The problem is that metaclasses are too powerful. They can change the C-level type; you can't automatically combine two metaclasses that do this. They can change the class statement's namespace (via prepare). Again, you can't automatically combine these. In these cases you really need knowledge of both metaclasses to determine if you're mixing them correctly. It can't really be done in a method on one of the classes. (And btw, add is a terrible name for the method. If it's meant to be called implicitly by Python the "+" sugar is unnecessary. Something like metaclass_combine would be a better name.)

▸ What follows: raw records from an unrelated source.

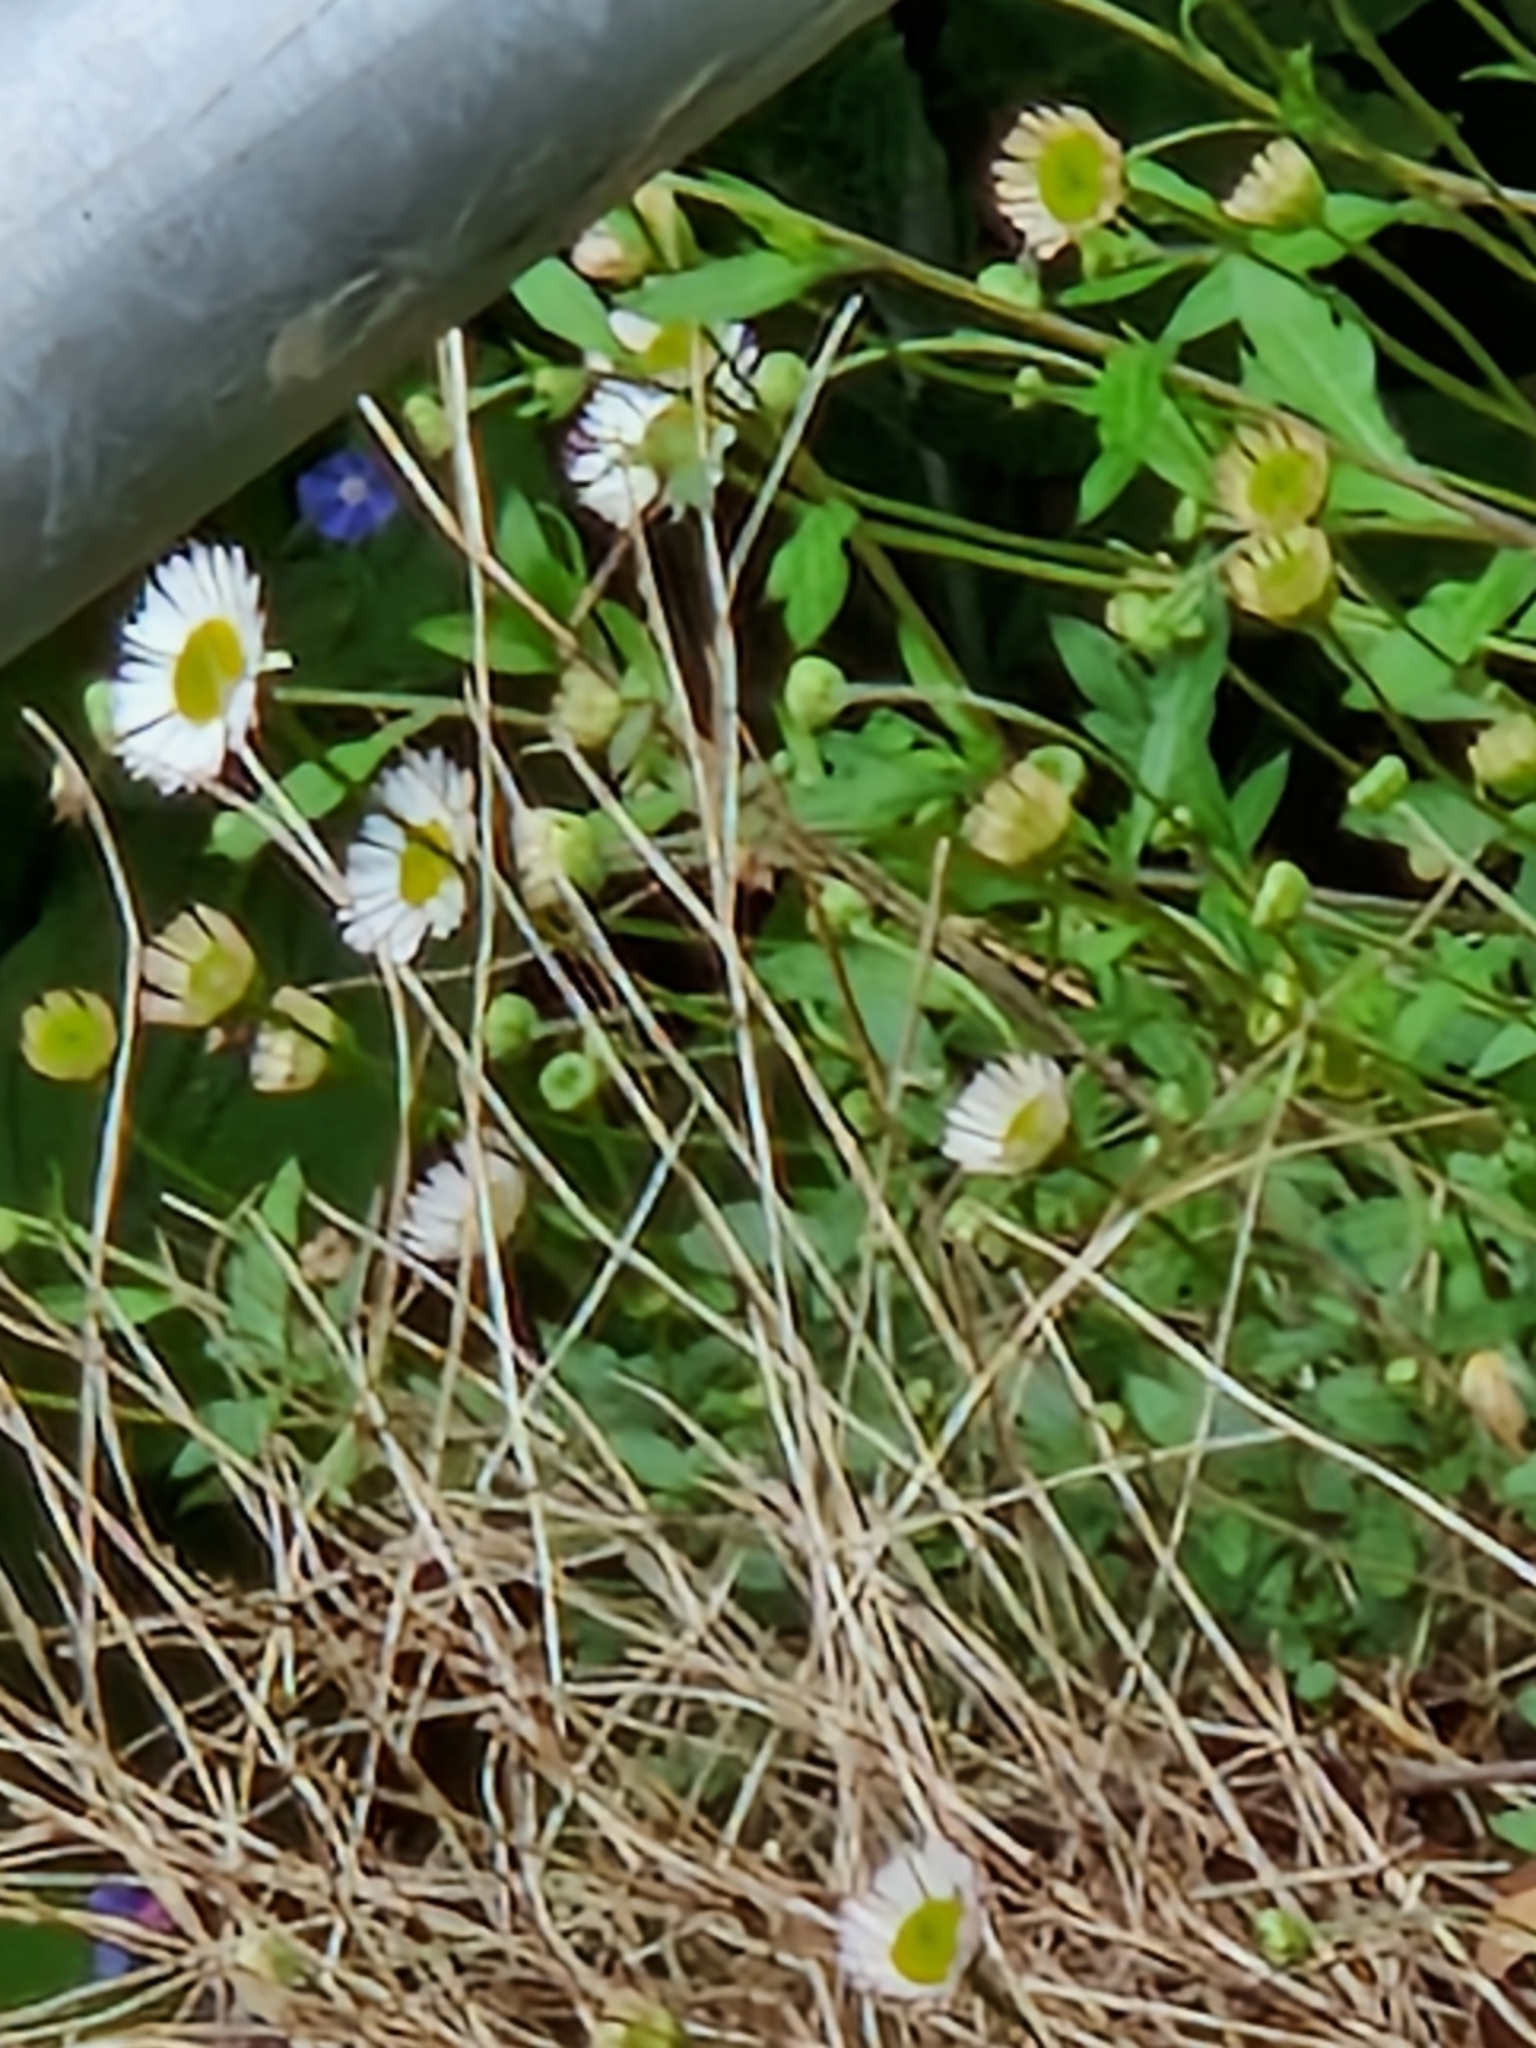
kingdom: Plantae
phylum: Tracheophyta
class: Magnoliopsida
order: Asterales
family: Asteraceae
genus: Erigeron
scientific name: Erigeron karvinskianus
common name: Mexican fleabane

So, I argue that automatically combining metaclasses makes sense if at least one of the metaclasses is "simple": it only mutates the class's attributes, after the class is created. In other words, it overrides init but not new or prepare. Such metaclasses are very useful – registrars, ORM tables, etc. The problem that limits their adoption is that they can't be freely combined. Similar things can be done by decorators, the problem being that the decorator needs to be repeated on every subclass. (But this may not be a huge problem: in many "Registrar" cases, explicit is better than implicit.)

Anyway, perhaps "simple" metaclasses can be combined automatically? Or there could be an instantiation hook to enable these classes without limiting subclassing?